#### [The input]

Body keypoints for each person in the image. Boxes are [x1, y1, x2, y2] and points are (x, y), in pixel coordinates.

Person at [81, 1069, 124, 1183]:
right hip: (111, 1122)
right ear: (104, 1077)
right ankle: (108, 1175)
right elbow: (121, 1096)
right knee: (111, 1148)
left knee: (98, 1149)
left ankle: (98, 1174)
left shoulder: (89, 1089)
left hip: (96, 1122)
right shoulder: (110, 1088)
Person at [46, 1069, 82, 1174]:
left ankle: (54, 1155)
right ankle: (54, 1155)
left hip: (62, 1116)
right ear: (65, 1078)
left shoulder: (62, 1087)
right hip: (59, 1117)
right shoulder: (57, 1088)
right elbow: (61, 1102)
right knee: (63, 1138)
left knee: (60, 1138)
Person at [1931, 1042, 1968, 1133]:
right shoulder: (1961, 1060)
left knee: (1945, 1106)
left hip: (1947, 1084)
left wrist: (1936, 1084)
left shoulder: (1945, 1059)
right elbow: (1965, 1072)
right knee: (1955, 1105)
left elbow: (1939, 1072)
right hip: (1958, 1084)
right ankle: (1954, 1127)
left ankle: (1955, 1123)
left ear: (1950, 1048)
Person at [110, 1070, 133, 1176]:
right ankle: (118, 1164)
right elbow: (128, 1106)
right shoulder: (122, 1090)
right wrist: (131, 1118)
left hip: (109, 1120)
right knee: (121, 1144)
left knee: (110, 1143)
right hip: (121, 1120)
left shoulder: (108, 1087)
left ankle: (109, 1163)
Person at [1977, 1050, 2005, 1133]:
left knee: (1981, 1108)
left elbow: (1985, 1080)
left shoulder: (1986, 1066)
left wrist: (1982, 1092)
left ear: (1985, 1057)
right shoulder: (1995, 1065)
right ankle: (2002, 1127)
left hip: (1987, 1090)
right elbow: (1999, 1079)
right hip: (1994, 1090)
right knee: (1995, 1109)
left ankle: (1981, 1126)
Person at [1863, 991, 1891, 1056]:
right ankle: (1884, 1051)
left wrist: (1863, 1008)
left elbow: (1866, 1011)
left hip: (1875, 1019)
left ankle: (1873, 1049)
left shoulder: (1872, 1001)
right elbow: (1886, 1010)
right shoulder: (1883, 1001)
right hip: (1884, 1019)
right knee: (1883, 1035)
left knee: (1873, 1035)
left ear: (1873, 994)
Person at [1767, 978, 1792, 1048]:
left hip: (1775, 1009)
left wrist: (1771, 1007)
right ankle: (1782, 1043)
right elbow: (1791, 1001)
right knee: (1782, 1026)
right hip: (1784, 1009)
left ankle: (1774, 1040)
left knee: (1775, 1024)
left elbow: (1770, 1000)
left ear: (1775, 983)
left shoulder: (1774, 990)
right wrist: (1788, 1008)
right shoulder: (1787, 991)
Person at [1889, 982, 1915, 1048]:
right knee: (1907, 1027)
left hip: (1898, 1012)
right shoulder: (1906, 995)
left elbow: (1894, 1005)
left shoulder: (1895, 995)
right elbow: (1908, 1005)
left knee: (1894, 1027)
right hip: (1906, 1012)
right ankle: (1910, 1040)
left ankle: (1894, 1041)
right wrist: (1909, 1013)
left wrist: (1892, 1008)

#### [Activity]
Retype exactly the span of lines from the one with "right ankle: (1954, 1127)" through the one with "right shoulder: (1995, 1065)"; include both ends and omit the rest of the material.

#### [Final answer]
right ankle: (1954, 1127)
left ankle: (1955, 1123)
left ear: (1950, 1048)
Person at [110, 1070, 133, 1176]:
right ankle: (118, 1164)
right elbow: (128, 1106)
right shoulder: (122, 1090)
right wrist: (131, 1118)
left hip: (109, 1120)
right knee: (121, 1144)
left knee: (110, 1143)
right hip: (121, 1120)
left shoulder: (108, 1087)
left ankle: (109, 1163)
Person at [1977, 1050, 2005, 1133]:
left knee: (1981, 1108)
left elbow: (1985, 1080)
left shoulder: (1986, 1066)
left wrist: (1982, 1092)
left ear: (1985, 1057)
right shoulder: (1995, 1065)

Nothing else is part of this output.